I had a strange experience recently. I’d been introduced to someone through a mutual contact and we arranged to get a coffee together. I knew we had common professional interests and assumed it was a friendly networking chat. Turns out she wanted to pick my brain… so she could compete with me.
At first I thought maybe she was gearing up to ask me for a job. I quickly realized I was flattering myself.
“I want to start a side hustle giving negotiation advice to women. You’ve been in business over a year now, so what advice do you have for me?”

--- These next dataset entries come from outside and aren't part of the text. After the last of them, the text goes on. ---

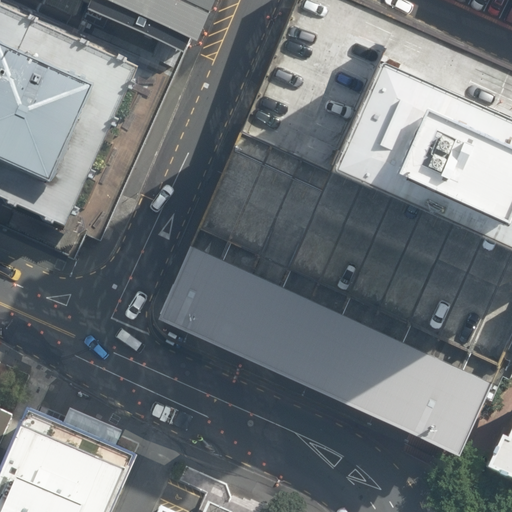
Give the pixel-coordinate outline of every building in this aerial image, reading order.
[(89,0),(89,1),(190,45),(196,33),(211,0),(89,0)] [(511,68),(355,0),(296,0),(210,211),(166,316),(460,459),(504,359),(511,341),(511,68)] [(141,66),(0,4),(0,204),(66,234),(141,66)] [(0,415),(10,390),(0,386),(0,415)] [(111,511),(136,454),(26,408),(0,468),(0,511),(111,511)] [(511,431),(510,436),(504,433),(490,464),(501,469),(502,471),(507,473),(509,473),(511,473),(511,431)]
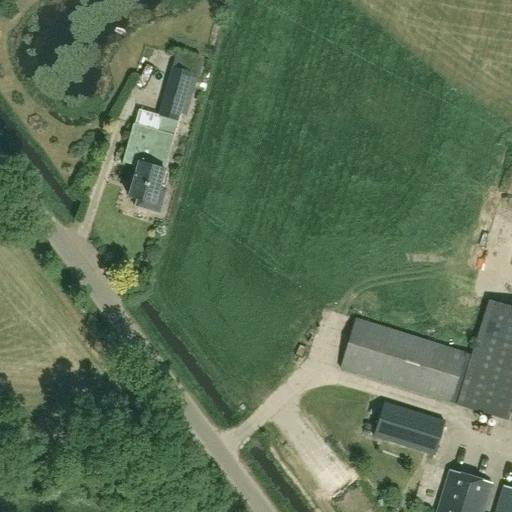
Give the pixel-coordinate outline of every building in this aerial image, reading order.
[(160,117),(178,122),(181,114),(187,115),(192,98),(164,90),(157,116),(160,117)] [(153,115),(154,102),(136,100),(135,114),(153,115)] [(167,188),(159,186),(174,136),(178,122),(160,117),(157,131),(133,124),(123,158),(138,163),(128,196),(136,199),(134,206),(160,214),(167,188)] [(157,286),(164,297),(191,278),(184,267),(157,286)] [(471,354),(354,319),(339,368),(511,420),(511,308),(487,301),(471,354)] [(382,402),(372,436),(435,455),(446,421),(382,402)] [(495,511),(482,511),(492,483),(449,470),(436,511),(511,511),(511,489),(503,487),(495,511)] [(314,489),(331,511),(364,511),(335,473),(314,489)]
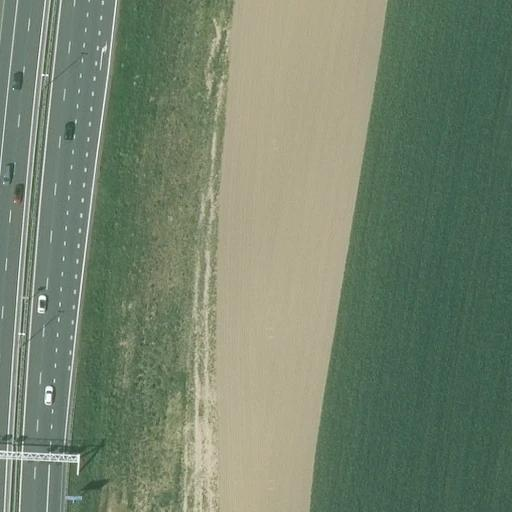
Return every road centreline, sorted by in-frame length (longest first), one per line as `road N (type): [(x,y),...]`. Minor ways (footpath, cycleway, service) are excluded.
road 1 (motorway): [(40,511),(81,0)]
road 2 (motorway): [(25,0),(0,267)]
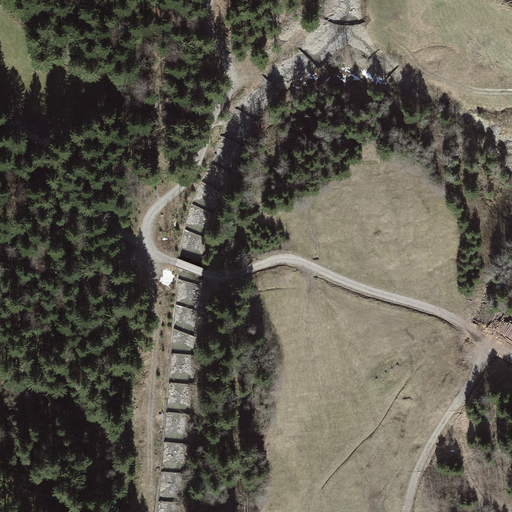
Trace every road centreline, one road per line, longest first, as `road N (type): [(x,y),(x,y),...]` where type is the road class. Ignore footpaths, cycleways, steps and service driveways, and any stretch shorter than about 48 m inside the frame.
road 1 (track): [(146,251),(220,277),(278,261),(471,336),(475,369),(408,486),(404,511)]
road 2 (track): [(207,0),(204,13),(228,66),(224,94),(190,175),(151,220),(146,251)]
road 3 (track): [(146,251),(152,417),(141,511)]
road 4 (track): [(146,251),(94,272),(0,250)]
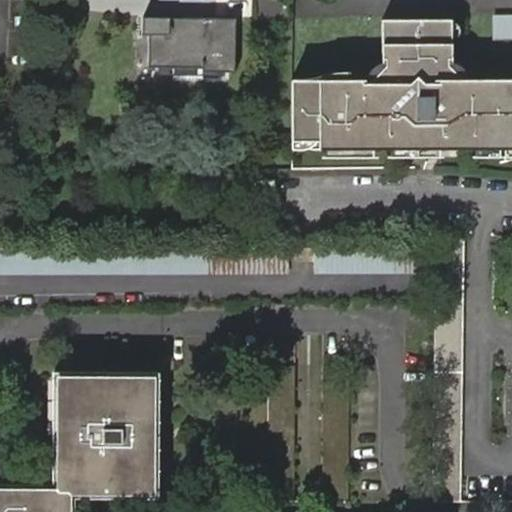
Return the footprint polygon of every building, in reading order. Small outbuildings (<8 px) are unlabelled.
[(492,37),(511,36),(511,10),(493,11),(492,37)] [(231,73),(233,19),(140,16),(140,32),(145,33),(145,65),(199,67),(199,78),(215,79),(215,72),(231,73)] [(291,80),(291,141),(317,141),(317,149),(417,150),(417,132),(435,129),(441,118),(441,150),(511,149),(511,77),(467,79),(467,82),(461,83),(446,69),(446,59),(449,59),(450,59),(450,19),(436,19),(381,19),(381,59),(385,59),(384,67),(370,83),(361,84),(361,79),(291,80)] [(364,79),(361,79),(361,84),(370,83),(384,67),(385,59),(381,59),(380,62),(364,79)] [(449,62),(449,59),(446,59),(446,69),(461,83),(467,82),(467,79),(449,62)] [(417,132),(417,150),(425,149),(435,149),(435,129),(417,132)] [(434,169),(435,166),(435,149),(425,149),(425,169),(434,169)] [(434,275),(433,305),(432,503),(459,503),(463,239),(434,239),(434,249),(434,275)] [(288,249),(0,246),(0,271),(280,273),(280,268),(288,269),(288,249)] [(312,275),(434,275),(434,249),(312,249),(312,275)] [(269,503),(295,502),(294,366),(267,366),(269,503)] [(323,502),(350,502),(348,366),(321,366),(323,502)] [(59,491),(0,490),(0,511),(68,511),(69,491),(153,493),(153,448),(137,448),(138,441),(144,442),(144,427),(137,427),(137,420),(153,421),(153,378),(59,377),(59,419),(71,419),(71,448),(59,448),(59,491)] [(59,419),(59,448),(71,448),(71,419),(59,419)] [(153,448),(153,421),(137,420),(137,427),(144,427),(144,442),(138,441),(137,448),(153,448)]
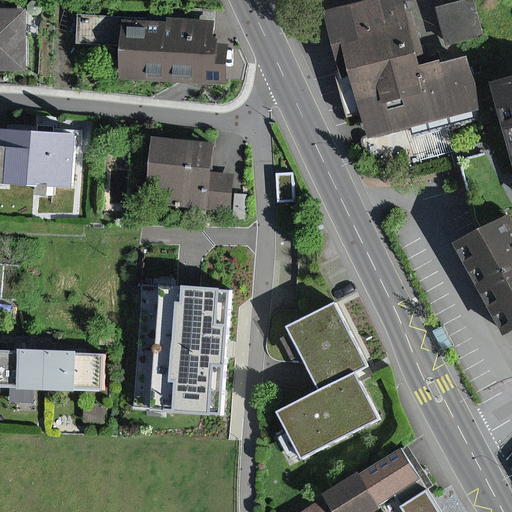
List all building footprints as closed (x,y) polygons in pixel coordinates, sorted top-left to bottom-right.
[(503,124),(482,48),(436,61),(418,0),(371,0),(338,9),(356,74),(366,71),(390,156),(503,124)] [(491,32),(482,0),(466,0),(446,5),(456,42),(491,32)] [(0,66),(34,66),(33,4),(31,4),(0,4),(0,66)] [(133,17),(130,77),(237,82),(239,41),(223,40),(224,22),(133,17)] [(362,74),(349,75),(351,106),(364,105),(362,74)] [(511,77),(502,80),(511,115),(511,77)] [(87,132),(8,125),(4,180),(82,187),(87,132)] [(239,211),(242,173),(223,171),(225,139),(162,134),(157,201),(211,205),(211,209),(239,211)] [(511,214),(489,226),(467,237),(511,324),(511,214)] [(21,261),(0,260),(0,294),(21,295),(21,261)] [(227,293),(159,288),(149,411),(217,416),(227,293)] [(286,440),(273,447),(287,473),(300,466),(301,468),(373,430),(347,381),(378,364),(346,303),(285,336),(287,341),(273,348),(285,370),(298,363),(315,394),(273,416),(286,440)] [(451,346),(441,326),(433,330),(443,350),(451,346)] [(34,350),(4,350),(3,382),(30,383),(30,387),(58,388),(58,347),(34,346),(34,350)] [(112,384),(112,351),(83,351),(83,347),(58,347),(58,388),(85,388),(85,383),(112,384)] [(437,478),(414,444),(309,511),(383,511),(396,504),(421,488),(437,478)] [(436,511),(421,488),(396,504),(401,511),(436,511)]
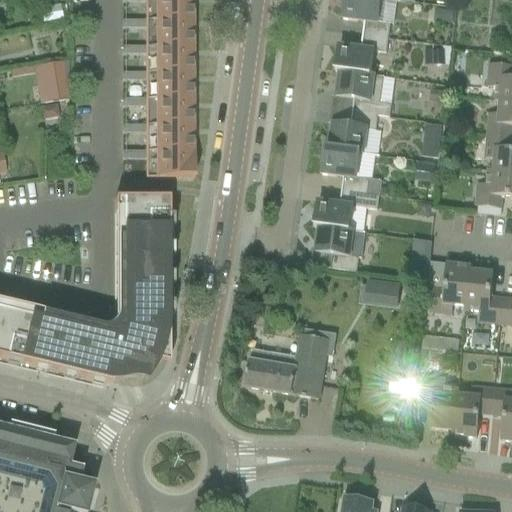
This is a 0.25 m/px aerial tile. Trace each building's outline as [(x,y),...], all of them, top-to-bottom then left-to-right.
[(193,23),(195,23),(195,17),(194,17),(194,10),(195,10),(197,10),(197,7),(195,7),(193,7),(193,0),(133,0),(133,5),(144,5),(144,23),(193,23)] [(363,38),(388,41),(390,27),(378,25),(381,1),(385,2),(385,1),(375,0),(345,0),(343,22),(365,25),(363,38)] [(434,11),(433,24),(451,26),(453,13),(434,11)] [(193,49),(195,49),(195,43),(194,43),(194,37),(195,37),(197,37),(197,34),(195,34),(193,34),(193,23),(144,23),(133,23),(133,31),(144,31),(144,49),(193,49)] [(336,74),(339,75),(370,79),(374,54),(386,56),(388,41),(363,38),(361,51),(339,48),(336,74)] [(133,57),(133,49),(121,49),(121,57),(133,57)] [(193,75),(195,75),(195,69),(194,69),(194,63),(195,63),(197,63),(197,60),(195,60),(193,60),(193,49),(144,49),(133,49),(133,57),(144,57),(144,75),(193,75)] [(444,52),(433,53),(434,69),(445,68),(444,52)] [(68,64),(34,69),(41,106),(68,102),(68,66),(68,64)] [(511,105),(511,69),(495,68),(489,67),(487,89),(496,90),(495,104),(499,105),(499,104),(511,105)] [(133,83),(133,75),(121,75),(121,83),(133,83)] [(192,102),(195,102),(195,95),(194,95),(194,89),(195,89),(196,89),(196,86),(195,86),(193,86),(193,75),(144,75),(133,75),(133,83),(144,83),(144,101),(192,102)] [(378,119),(389,121),(391,106),(381,105),(384,80),(370,79),(339,75),(336,100),(354,102),(352,116),(378,119)] [(430,92),(428,104),(442,106),(443,94),(430,92)] [(133,109),(133,101),(121,101),(121,109),(133,109)] [(192,102),(144,101),(133,101),(133,109),(144,109),(144,128),(192,128),(194,128),(195,121),(194,121),(194,115),(195,115),(196,115),(196,112),(195,112),(192,112),(192,102)] [(487,138),(511,140),(511,105),(499,104),(499,105),(498,117),(489,116),(487,138)] [(56,106),(38,110),(40,123),(59,119),(56,106)] [(325,152),(364,157),(368,132),(376,133),(378,119),(352,116),(351,129),(333,126),(329,151),(325,151),(325,152)] [(449,122),(445,128),(448,134),(455,134),(459,128),(455,122),(449,122)] [(133,135),(133,128),(121,127),(121,135),(133,135)] [(144,128),(133,128),(133,135),(144,136),(144,154),(192,154),(194,154),(194,148),(193,148),(193,141),(194,141),(196,141),(196,138),(194,138),(192,138),(192,128),(144,128)] [(429,128),(429,133),(432,139),(441,140),(442,129),(429,128)] [(511,152),(511,153),(511,151),(511,140),(487,138),(485,161),(494,162),(492,174),(511,176),(511,152)] [(342,193),(379,199),(381,184),(357,181),(360,157),(364,158),(364,157),(325,152),(322,177),(344,180),(342,193)] [(192,154),(144,154),(133,154),(133,162),(144,162),(144,181),(194,181),(194,174),(194,168),(196,168),(196,165),(194,165),(192,165),(192,154)] [(416,165),(414,183),(436,185),(438,168),(416,165)] [(442,170),(440,182),(452,183),(454,171),(442,170)] [(475,209),(501,211),(502,200),(511,200),(511,176),(492,174),(488,174),(486,188),(478,187),(475,209)] [(318,230),(362,236),(366,211),(378,213),(379,199),(342,193),(340,207),(318,204),(314,230),(318,230)] [(160,361),(162,355),(164,349),(167,335),(168,328),(168,323),(168,316),(173,316),(174,218),(169,218),(169,201),(114,201),(113,308),(108,308),(108,312),(108,315),(106,319),(104,321),(103,322),(102,322),(101,323),(100,323),(96,323),(94,322),(93,322),(90,321),(4,301),(3,306),(0,305),(0,365),(101,390),(102,385),(105,386),(106,383),(112,384),(113,381),(118,381),(124,380),(128,379),(135,379),(142,379),(146,362),(158,365),(160,361)] [(418,206),(416,218),(429,220),(431,208),(418,206)] [(331,272),(357,276),(359,260),(361,260),(364,236),(362,236),(318,230),(315,255),(333,258),(331,272)] [(409,281),(425,283),(427,267),(410,265),(409,281)] [(429,316),(451,318),(452,309),(465,310),(466,310),(470,274),(471,274),(471,269),(446,267),(444,291),(433,290),(431,309),(429,316)] [(478,325),(500,327),(503,301),(491,300),(493,276),(471,274),(470,274),(466,310),(465,310),(464,315),(479,316),(478,325)] [(366,290),(382,292),(380,308),(396,310),(399,289),(367,285),(366,290)] [(500,327),(511,328),(511,302),(503,301),(500,327)] [(249,363),(245,390),(318,402),(322,383),(328,343),(322,342),(323,336),(305,332),(304,339),(302,338),(298,360),(284,358),(272,356),(253,353),(251,364),(249,363)] [(511,346),(501,345),(500,357),(511,358),(511,346)] [(422,362),(440,364),(441,354),(423,352),(422,362)] [(430,431),(453,433),(454,434),(458,398),(458,393),(444,391),(445,382),(423,380),(422,386),(420,406),(432,407),(430,431)] [(452,438),(477,441),(479,417),(491,418),(494,392),(471,390),(470,399),(458,398),(454,434),(453,433),(452,438)] [(511,444),(511,393),(494,392),(491,418),(503,419),(501,443),(511,444)] [(86,511),(92,489),(77,485),(80,472),(67,469),(74,442),(0,423),(0,511),(86,511)] [(344,499),(342,511),(373,511),(374,504),(358,501),(356,498),(351,497),(348,499),(344,499)]
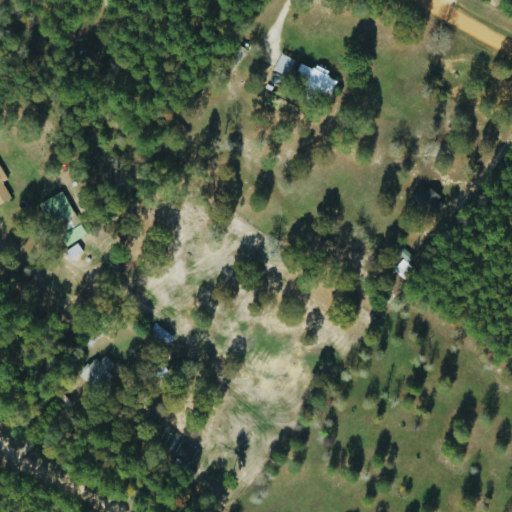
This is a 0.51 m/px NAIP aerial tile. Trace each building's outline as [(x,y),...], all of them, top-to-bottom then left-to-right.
[(235,59),(242,55),(238,47),(220,57),(231,76),(241,70),(235,59)] [(284,78),(292,61),(279,54),(270,71),(284,78)] [(318,93),(327,97),(335,80),(299,63),(291,78),(302,83),(296,96),(313,104),(318,93)] [(407,201),(430,218),(442,203),(419,185),(407,201)] [(46,225),(69,215),(61,193),(37,203),(46,225)] [(390,270),(401,281),(411,270),(400,260),(390,270)] [(170,335),(150,327),(146,337),(166,345),(170,335)] [(77,377),(94,395),(111,378),(105,372),(111,366),(99,354),(77,377)]
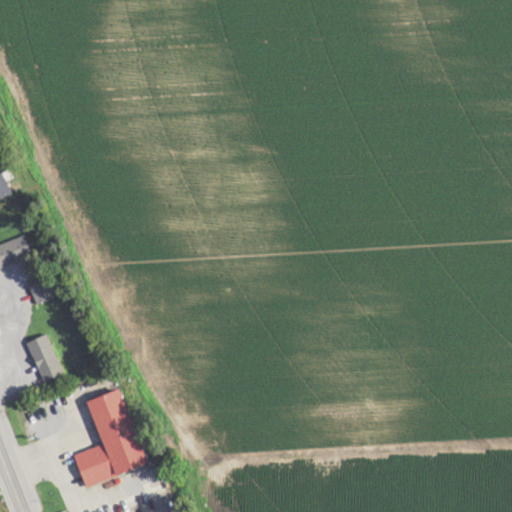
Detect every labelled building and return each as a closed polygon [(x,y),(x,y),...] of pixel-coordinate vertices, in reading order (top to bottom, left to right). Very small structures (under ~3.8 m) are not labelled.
[(0,199),(13,194),(3,172),(0,173),(0,199)] [(0,245),(0,268),(34,257),(27,236),(0,245)] [(55,297),(48,280),(31,286),(38,303),(55,297)] [(28,343),(45,382),(65,373),(48,334),(28,343)] [(90,401),(105,444),(76,454),(87,487),(150,465),(123,389),(90,401)]
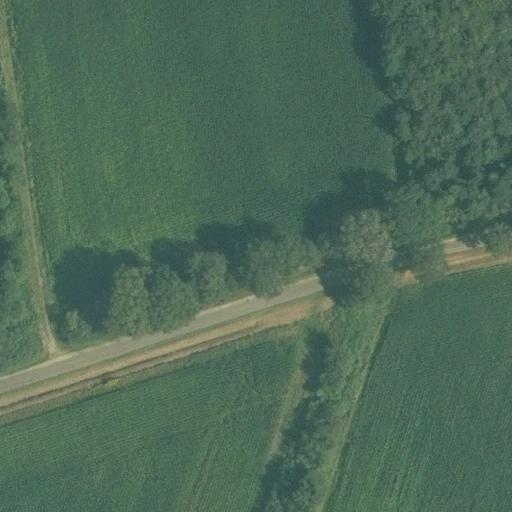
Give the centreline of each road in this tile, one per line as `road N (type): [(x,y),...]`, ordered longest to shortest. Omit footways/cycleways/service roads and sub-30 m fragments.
road 1 (unclassified): [(0,397),(399,270),(511,244)]
road 2 (track): [(0,21),(51,380)]
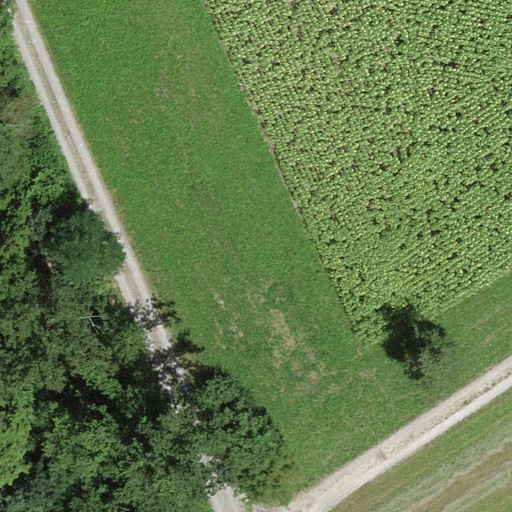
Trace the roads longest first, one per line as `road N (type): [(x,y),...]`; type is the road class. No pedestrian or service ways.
road 1 (track): [(4,0),(221,511)]
road 2 (track): [(305,511),(511,372)]
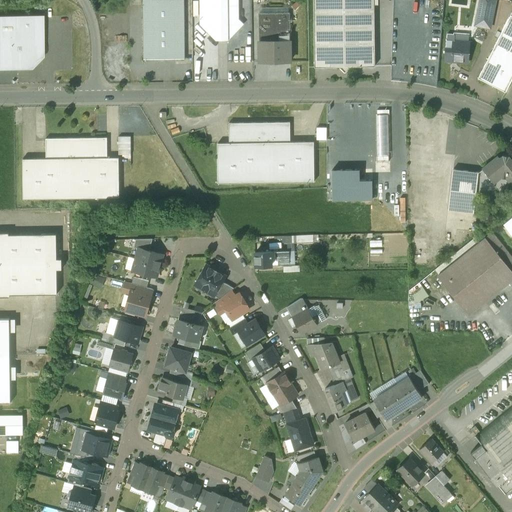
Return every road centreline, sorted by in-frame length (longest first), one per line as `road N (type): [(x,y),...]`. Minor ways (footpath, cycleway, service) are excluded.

One of the key areas of focus in my small consulting company is working with women to close their personal gender wage gaps, so I was surprised by her forthright question. Competitors don’t usually come right out and ask for recommendations. I wanted to give myself a moment to gather my thoughts before responding. I said, “Let me reflect on that.”
I’m constantly working to grow my consulting practice. I prefer to stay focused on my priorities rather than get distracted comparing myself to others, and the conversation felt almost too direct. Of course, every business has competitors, I reminded myself. Still, I was caught off guard. To be face to face with someone asking directly for my hard-earned insights was unsettling. Was I misinterpreting the situation, or was she just bolder than I expected?
This was my moment to make a conscious decision about how to approach the conversation, and I went with what comes authentically to me: empathy. If I were in her shoes, it would have taken some guts to be so frank.
So I decided to put my negotiating skills to work in handling the conversation. The important technique that I needed to rely on here was understanding the other person's needs. So rather than getting defensive, I decided to give her what she wanted (advice) without giving away my hard-earned secrets.
I offered some tips about easily avoidable mistakes I’d made when setting up my business. Though I wasn’t willing to divulge anything too specific, it felt easy yet helpful to share some insights on the logistics of getting an LLC.
I even asked if she was interested in working for me: she had valuable startup experience and demonstrated an impressive depth of knowledge. Though that was a non-starter for several reasons, it seemed at least worth exploring.
And finally, I shared with her my sincere belief that women should lift each other up as we climb. Perhaps there were ways we could collaborate down the road.
A successful negotiation is one that not only achieves your goals, but enhances your relationships. Eventually our conversation transitioned from business to life in New York, politics, shopping… things that girlfriends chat about over coffee. When we went our separate ways that evening, I felt glad that we had met.